Das klingt endlich vernünftig und hat lange vier Jahre gebraucht, um einmal angesprochen zu werden - und das auch noch nicht in den USA. Johnson sagt, wohl auch um die Reaktion zu testen, dass es zu einem Wendepunkt kommen werde, an dem so viele al-Qaida-Mitglieder getötet oder gefangen genommen wurden, so dass die Gruppe keinen großen Angriff wie am 11.9. mehr gegen die USA ausführen können. Dann sollte man, so Johnson, die Bekämpfung von al-Qaida nicht mehr als "bewaffneten Konflikt" bezeichnen, sondern es sei eine "Antiterrormaßnahme gegen Einzelne", die nach der Zerschlagung übrig geblieben sind. Dann wäre nicht mehr das Militär zuständig und der Präsident müsste nicht mehr die Rechte als oberster Kriegsherr haben.

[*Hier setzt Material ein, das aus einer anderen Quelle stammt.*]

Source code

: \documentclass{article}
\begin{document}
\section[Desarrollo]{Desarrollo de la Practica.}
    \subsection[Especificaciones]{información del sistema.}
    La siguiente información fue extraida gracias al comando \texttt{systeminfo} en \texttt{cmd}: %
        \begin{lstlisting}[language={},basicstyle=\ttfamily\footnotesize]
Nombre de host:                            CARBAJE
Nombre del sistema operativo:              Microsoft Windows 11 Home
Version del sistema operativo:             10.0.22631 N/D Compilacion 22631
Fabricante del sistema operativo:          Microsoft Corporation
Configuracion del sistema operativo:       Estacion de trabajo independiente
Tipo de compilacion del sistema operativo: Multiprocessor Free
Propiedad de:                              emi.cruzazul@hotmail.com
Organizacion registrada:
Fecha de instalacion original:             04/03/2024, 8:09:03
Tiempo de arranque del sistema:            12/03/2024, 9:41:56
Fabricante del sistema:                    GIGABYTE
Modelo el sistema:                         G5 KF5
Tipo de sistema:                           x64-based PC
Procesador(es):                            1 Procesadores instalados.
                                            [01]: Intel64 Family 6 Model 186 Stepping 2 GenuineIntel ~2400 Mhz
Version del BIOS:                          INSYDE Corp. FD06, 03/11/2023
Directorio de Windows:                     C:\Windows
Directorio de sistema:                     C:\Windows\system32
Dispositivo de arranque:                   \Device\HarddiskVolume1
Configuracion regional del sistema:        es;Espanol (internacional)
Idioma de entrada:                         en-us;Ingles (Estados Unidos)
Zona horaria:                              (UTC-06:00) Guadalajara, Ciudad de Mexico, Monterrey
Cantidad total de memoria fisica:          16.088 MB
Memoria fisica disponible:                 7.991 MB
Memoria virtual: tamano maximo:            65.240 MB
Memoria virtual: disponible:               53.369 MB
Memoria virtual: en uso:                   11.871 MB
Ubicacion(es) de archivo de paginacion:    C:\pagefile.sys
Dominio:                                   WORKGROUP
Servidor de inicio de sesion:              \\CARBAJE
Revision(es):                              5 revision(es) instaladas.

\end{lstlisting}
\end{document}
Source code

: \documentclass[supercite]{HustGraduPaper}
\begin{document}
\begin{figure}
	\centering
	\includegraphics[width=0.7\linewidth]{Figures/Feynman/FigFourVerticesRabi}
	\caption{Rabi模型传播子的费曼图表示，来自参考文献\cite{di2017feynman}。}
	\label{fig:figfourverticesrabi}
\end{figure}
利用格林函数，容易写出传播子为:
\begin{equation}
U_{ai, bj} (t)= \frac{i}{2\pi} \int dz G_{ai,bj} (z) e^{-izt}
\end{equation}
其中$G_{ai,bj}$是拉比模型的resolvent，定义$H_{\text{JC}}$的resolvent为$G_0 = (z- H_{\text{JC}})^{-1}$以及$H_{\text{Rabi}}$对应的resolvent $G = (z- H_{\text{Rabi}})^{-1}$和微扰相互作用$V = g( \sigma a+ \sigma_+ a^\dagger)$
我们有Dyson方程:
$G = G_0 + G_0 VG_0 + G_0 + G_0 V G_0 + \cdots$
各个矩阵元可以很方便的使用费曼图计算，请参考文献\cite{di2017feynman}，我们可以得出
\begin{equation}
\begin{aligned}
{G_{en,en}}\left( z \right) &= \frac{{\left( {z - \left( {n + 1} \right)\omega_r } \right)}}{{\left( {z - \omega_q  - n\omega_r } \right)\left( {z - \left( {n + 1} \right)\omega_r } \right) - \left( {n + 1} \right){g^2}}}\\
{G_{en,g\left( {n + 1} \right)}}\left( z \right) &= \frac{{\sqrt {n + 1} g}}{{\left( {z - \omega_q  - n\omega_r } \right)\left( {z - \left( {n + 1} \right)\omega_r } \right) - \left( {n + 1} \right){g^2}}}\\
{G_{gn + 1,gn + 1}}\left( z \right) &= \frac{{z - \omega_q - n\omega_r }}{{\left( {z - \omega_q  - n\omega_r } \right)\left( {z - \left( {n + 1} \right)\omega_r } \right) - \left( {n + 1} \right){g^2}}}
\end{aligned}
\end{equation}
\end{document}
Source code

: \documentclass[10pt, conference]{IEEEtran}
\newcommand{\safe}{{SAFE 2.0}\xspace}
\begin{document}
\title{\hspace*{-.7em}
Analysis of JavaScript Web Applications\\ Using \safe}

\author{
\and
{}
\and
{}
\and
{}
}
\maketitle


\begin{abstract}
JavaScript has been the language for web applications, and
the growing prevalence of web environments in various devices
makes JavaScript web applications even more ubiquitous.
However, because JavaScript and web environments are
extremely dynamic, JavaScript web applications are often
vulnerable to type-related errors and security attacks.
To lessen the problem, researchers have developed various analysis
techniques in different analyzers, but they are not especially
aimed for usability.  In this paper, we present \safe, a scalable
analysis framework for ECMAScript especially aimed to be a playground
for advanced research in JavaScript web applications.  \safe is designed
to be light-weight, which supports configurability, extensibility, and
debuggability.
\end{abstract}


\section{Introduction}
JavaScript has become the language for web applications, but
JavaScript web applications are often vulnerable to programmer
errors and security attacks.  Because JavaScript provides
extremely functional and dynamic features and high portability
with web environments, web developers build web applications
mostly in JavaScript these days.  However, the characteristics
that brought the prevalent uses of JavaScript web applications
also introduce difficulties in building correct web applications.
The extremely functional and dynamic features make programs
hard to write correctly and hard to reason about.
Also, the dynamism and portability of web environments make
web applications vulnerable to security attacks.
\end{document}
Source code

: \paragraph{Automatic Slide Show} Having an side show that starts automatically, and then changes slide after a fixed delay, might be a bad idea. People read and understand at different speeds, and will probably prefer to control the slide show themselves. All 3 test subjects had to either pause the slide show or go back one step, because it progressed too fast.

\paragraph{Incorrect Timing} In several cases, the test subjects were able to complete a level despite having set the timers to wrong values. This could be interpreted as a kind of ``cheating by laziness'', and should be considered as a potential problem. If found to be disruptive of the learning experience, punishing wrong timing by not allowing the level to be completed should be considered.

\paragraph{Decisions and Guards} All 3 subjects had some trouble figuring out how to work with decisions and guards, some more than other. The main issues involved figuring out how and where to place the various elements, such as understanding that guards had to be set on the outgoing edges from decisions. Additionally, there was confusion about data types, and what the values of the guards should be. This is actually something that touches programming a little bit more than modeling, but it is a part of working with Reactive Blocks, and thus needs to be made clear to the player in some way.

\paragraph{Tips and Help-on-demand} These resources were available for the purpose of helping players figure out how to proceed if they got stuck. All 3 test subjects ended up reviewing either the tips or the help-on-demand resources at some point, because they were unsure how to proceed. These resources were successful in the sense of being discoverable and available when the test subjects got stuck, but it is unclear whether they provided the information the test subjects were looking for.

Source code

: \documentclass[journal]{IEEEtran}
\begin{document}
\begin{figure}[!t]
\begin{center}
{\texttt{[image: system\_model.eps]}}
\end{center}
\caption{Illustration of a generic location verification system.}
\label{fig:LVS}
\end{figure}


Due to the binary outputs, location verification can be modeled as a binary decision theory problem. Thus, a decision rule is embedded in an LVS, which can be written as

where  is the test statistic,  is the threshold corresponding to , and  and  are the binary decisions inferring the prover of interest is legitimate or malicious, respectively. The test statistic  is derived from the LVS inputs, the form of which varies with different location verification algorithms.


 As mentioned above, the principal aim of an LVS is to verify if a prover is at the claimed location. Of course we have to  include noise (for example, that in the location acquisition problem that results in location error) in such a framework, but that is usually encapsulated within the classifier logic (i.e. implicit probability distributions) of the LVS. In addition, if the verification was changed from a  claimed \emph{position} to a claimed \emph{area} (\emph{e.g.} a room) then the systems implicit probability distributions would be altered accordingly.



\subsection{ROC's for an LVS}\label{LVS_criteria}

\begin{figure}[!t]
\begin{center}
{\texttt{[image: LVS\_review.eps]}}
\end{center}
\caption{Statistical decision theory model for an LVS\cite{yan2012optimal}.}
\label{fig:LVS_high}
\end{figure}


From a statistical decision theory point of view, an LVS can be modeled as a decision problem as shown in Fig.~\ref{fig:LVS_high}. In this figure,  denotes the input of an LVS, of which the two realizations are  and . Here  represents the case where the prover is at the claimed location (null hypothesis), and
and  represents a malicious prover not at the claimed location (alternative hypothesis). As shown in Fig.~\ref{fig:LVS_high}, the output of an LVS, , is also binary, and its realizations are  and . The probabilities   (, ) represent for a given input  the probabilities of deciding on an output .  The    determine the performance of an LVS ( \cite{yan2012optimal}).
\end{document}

Interessant ist freilich, dass das Pentagon in der Zusammenfassung die Konsequenzen nicht darstellt, die Johnson, der als möglicher Nachfolger für den Posten des Justizministers gilt, gleichwohl andeutet hat. Nach dem Wendepunkt würden nämlich die Polizei und andere Strafverfolgungsbehörden die Aufgaben übernehmen. Zwar würden nach einem Ende des Krieges nicht gleich alle "feindlichen Kämpfer" freigelassen, das sei auch nach dem Zweiten Weltkrieg nicht sofort geschehen, aber man könnte nach den Ausführungen annehmen, dass dann auch die durch den Kriegszustand gerechtfertigten "gezielten Tötungen" eingestellt würden, weil man "im Kontext der Strafverfolgung oder der Strafjustiz keinen Menschen zum Tod oder zur Haft ohne Anklage und Prozess vor einem unabhängigen Gericht und einer unabhängigen Jury verurteilen" könne.